Avery, who was an English major, studied Chaucer’s Middle English poem in 1960 with “the great, the immortal Frank Sullivan,” he said. An inductee in the LMU Faculty Hall of Fame, Sullivan, with a Ph.D. from Yale, taught English from 1946–75. He held his Chaucer recitations in the classroom.
“Obviously, the Prologue is like a foreign language, so we were all mispronouncing it and stumbling over it,” Avery said. “There was lots of laughter in the class.”
Avery’s experience became a step in his life in performing arts. He went on to act in films and television shows, and on Broadway. He also developed a love of poetry and has memorized more than 25 poems, some longer than 50 lines. And he believes students today should memorize and recite Chaucer.

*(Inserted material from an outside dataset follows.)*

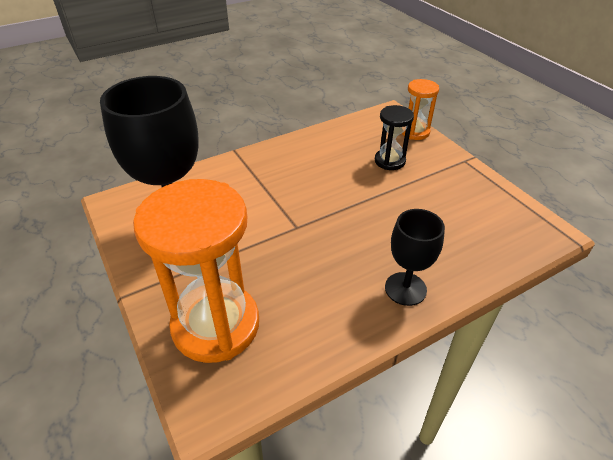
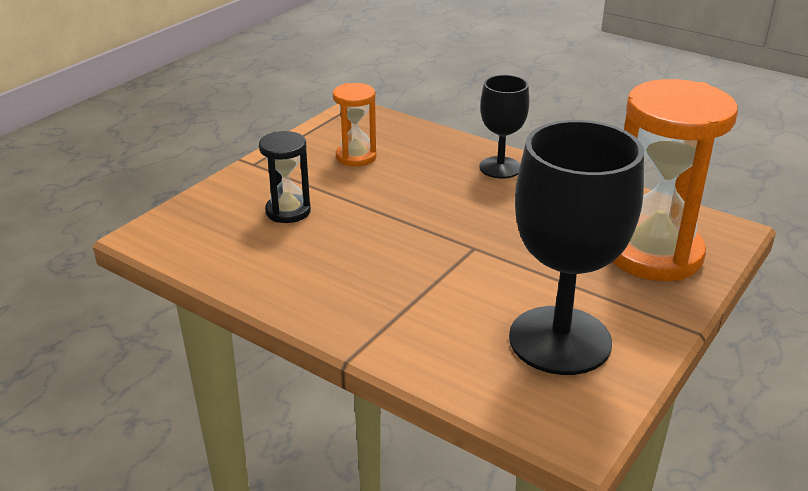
camera: 115 degrees left, 10 degrees down
orange hourglass [402,79,439,140] -> orange hourglass moved to [333,83,377,167]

“We are not just of today, we are also of yesterday. Reciting from ‘The Canterbury Tales’ is a very integral part of yesterday, and it helps give people a sense of tradition and continuity that we do not have today.”

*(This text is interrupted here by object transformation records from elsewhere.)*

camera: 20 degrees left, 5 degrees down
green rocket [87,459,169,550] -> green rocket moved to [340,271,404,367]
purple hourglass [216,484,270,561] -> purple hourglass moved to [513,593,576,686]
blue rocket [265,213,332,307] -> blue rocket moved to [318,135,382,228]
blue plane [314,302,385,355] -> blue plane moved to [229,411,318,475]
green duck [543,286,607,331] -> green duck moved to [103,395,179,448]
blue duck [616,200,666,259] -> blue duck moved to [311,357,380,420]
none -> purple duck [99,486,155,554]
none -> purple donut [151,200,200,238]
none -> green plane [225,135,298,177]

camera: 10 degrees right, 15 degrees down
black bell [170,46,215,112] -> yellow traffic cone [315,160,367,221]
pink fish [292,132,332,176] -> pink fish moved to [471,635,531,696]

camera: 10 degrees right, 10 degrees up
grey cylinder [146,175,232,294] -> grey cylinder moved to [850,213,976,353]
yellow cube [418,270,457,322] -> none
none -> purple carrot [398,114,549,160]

Sullivan’s custom, indeed, continues. Mel Bertolozzi, professor emeritus of English who taught British literature, said he inherited the tradition from Sullivan and Frank Carothers Jr., another English department Hall-of-Famer. Bertolozzi estimates he heard student recitations for 20 years before retiring in 2007. It was fun, he said, but also important. Chaucer “chose to write ‘The Canterbury Tales’ in the London dialect of English of his time, and that pretty much established it as the national dialect for the island. He got poetry in English going.”

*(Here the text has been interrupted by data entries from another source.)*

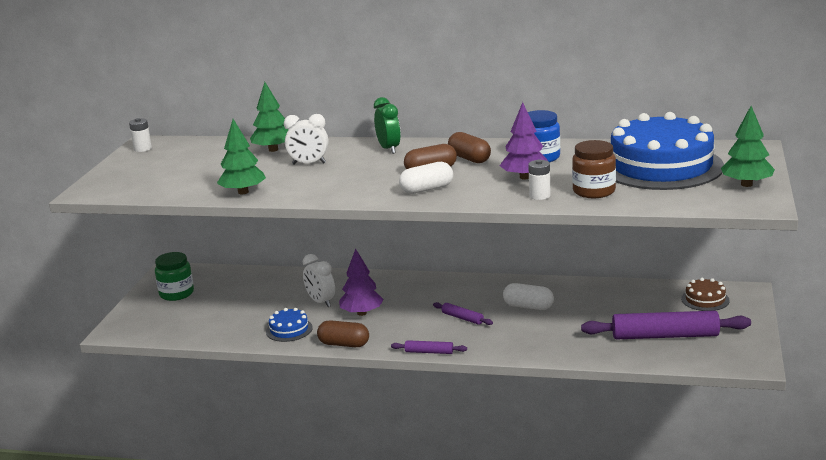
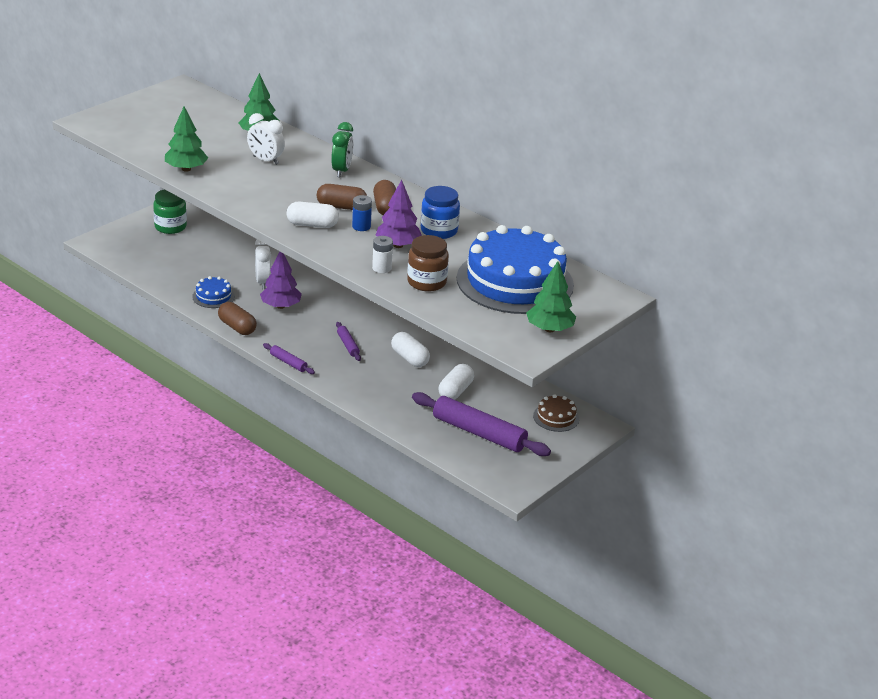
camera: 25 degrees right, 10 degrees up
white battery [129,118,152,152] -> none
none -> blue battery [352,195,372,231]
none -> white capsule [439,364,474,400]

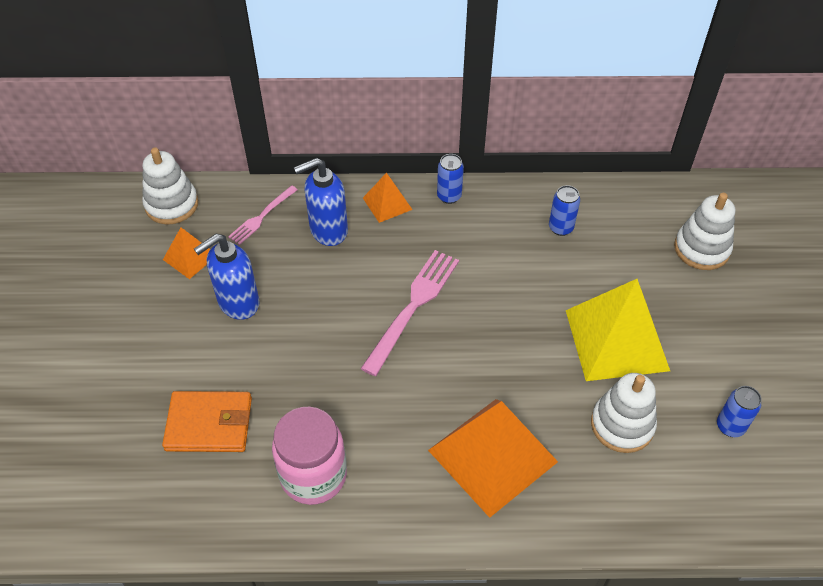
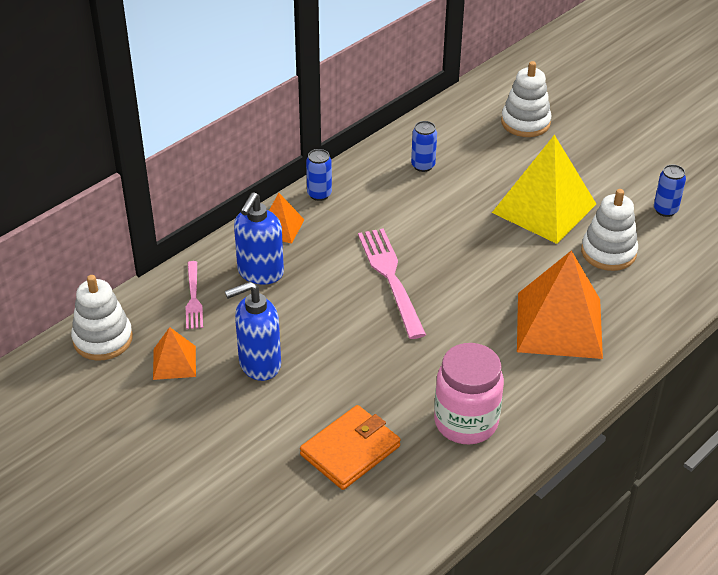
camera: 45 degrees left, 10 degrees down
blue soap dispenser [194,234,260,320] -> blue soap dispenser turned 60 degrees clockwise [225,281,281,381]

Kristen Trudo ’14, an English and psychology double major, faced her recitation this spring while studying with Barbara Rico, professor of English. Rico recited the text herself as a Yale undergraduate; in fact, her first visit to a professor’s office was to test her Middle English locution. Rico’s students recite not in class but in her office, one on one. That prospect seemed stressful to Trudo, but she practiced with a friend during a visit to Disneyland. “We spent the entire day reciting it out loud, freaking people out,” she recalled. “By the end of the day, I had the first 15 lines down.”
Trudo is interested in a writing career and has taken courses in fiction, nonfiction and poetry, which included summer study last year at Oxford University.
“I may never use the recitation in a job interview,” Trudo said. “But the recitation is about connecting to our history, our past, and writers who have come before us and moved the world with their words.”